When Leadership Feels Like Running on a Treadmill: Finding Your Way Forward

Young man workouts on treadmill in modern gym with large windows and natural light.

You know the feeling. You’re putting in the work, logging the hours, checking off the tasks—but somehow you’re not getting anywhere. Like running full speed on a treadmill while breathing through a straw, you’re exhausted but stationary.

If this resonates with you as a leader, you’re not alone. After three decades of walking alongside leaders in commercial banking, church leadership, and nonprofit organizations, I’ve seen this pattern more times than I can count. The question isn’t whether you’ll hit this wall—it’s what you’ll do when you do.

The Treadmill Trap

Most leadership challenges aren’t about working harder; they’re about working with clarity. When we lose sight of our true calling and purpose, we default to busy work that feels productive but lacks direction. We mistake motion for progress.

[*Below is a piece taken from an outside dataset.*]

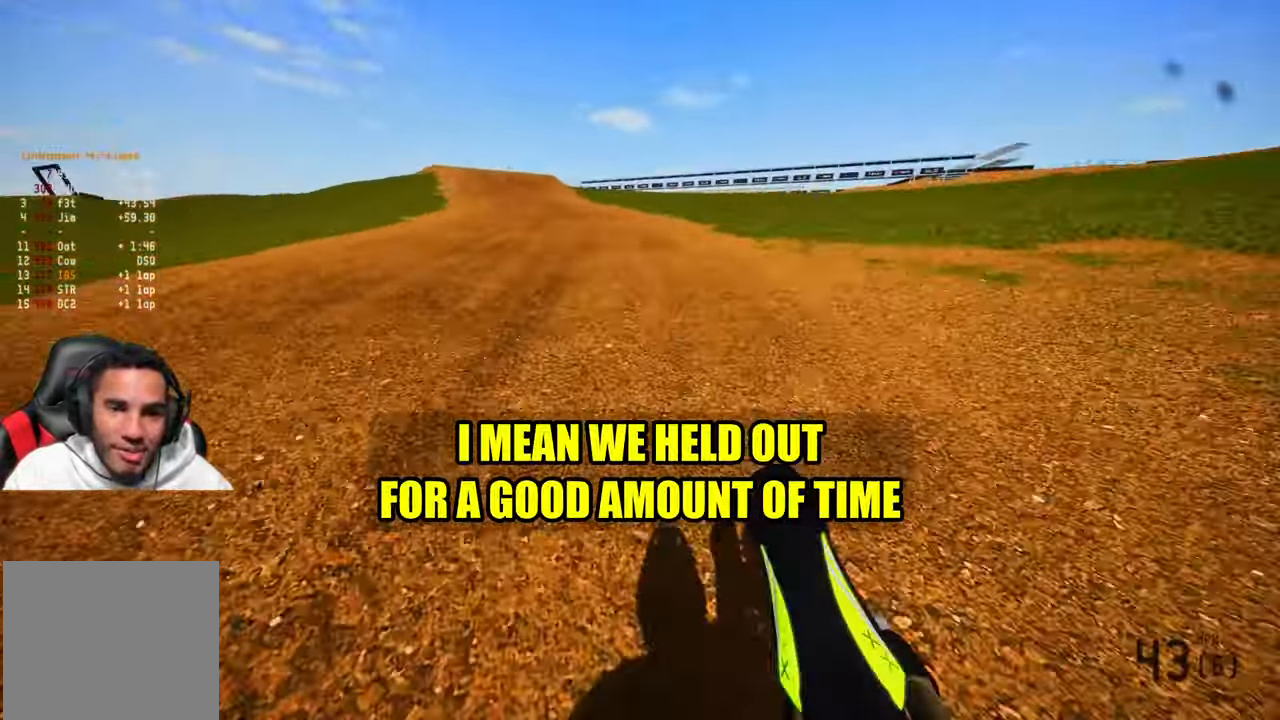
{"buttons": ["R2"], "left_stick": "up-left", "right_stick": "down", "events": [[450, "right_stick", "down"]]}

During my tenure as President of Williamson College, I watched capable leaders—including myself—fall into this trap. We’d fill our calendars, attend endless meetings, and tackle urgent fires, all while the truly important work of culture transformation and strategic vision got pushed to “someday.”

The breakthrough came when I realized that effective leadership isn’t about doing more—it’s about aligning what we do with who God has called us to be.

Three Steps to Get Off the Treadmill

1. Stop and Seek Clarity Before you can change direction, you need to know where you’re going. This requires the discipline to pause, pray, and honestly assess your current reality. What are you running toward? What are you running from? Often, we’re so busy reacting that we never take time to reflect.

2. Align Your Actions with Your Calling As Christian leaders, our work isn’t separate from our faith—it’s an expression of it. When we integrate biblical principles with practical leadership, we move from managing tasks to fulfilling purpose. This doesn’t mean preaching at every board meeting, but it does mean leading with integrity, wisdom, and genuine care for people.

3. Focus on Culture Over Programs The most significant changes happen at the culture level, not the program level. If you’re constantly creating new initiatives but not seeing lasting change, examine the underlying beliefs and behaviors that drive your organization. Culture eats strategy for breakfast—and it devours programs by lunch.

Moving from Motion to Momentum

Real progress happens when we stop trying to do everything and start focusing on the right things. This requires saying no to good opportunities so we can say yes to great ones. It means having tough conversations instead of avoiding them. It means building systems that work even when we’re not in the room.

Most importantly, it means remembering that leadership is ultimately about serving others, not advancing ourselves.

The Path Forward

If you’re feeling stuck on the leadership treadmill, consider this your permission to step off. Take time this week to honestly assess where you are and where God is calling you to go. The marketplace needs leaders who don’t just talk about their faith but implement it in their daily decisions.

Your calling is too important to spend it running in place.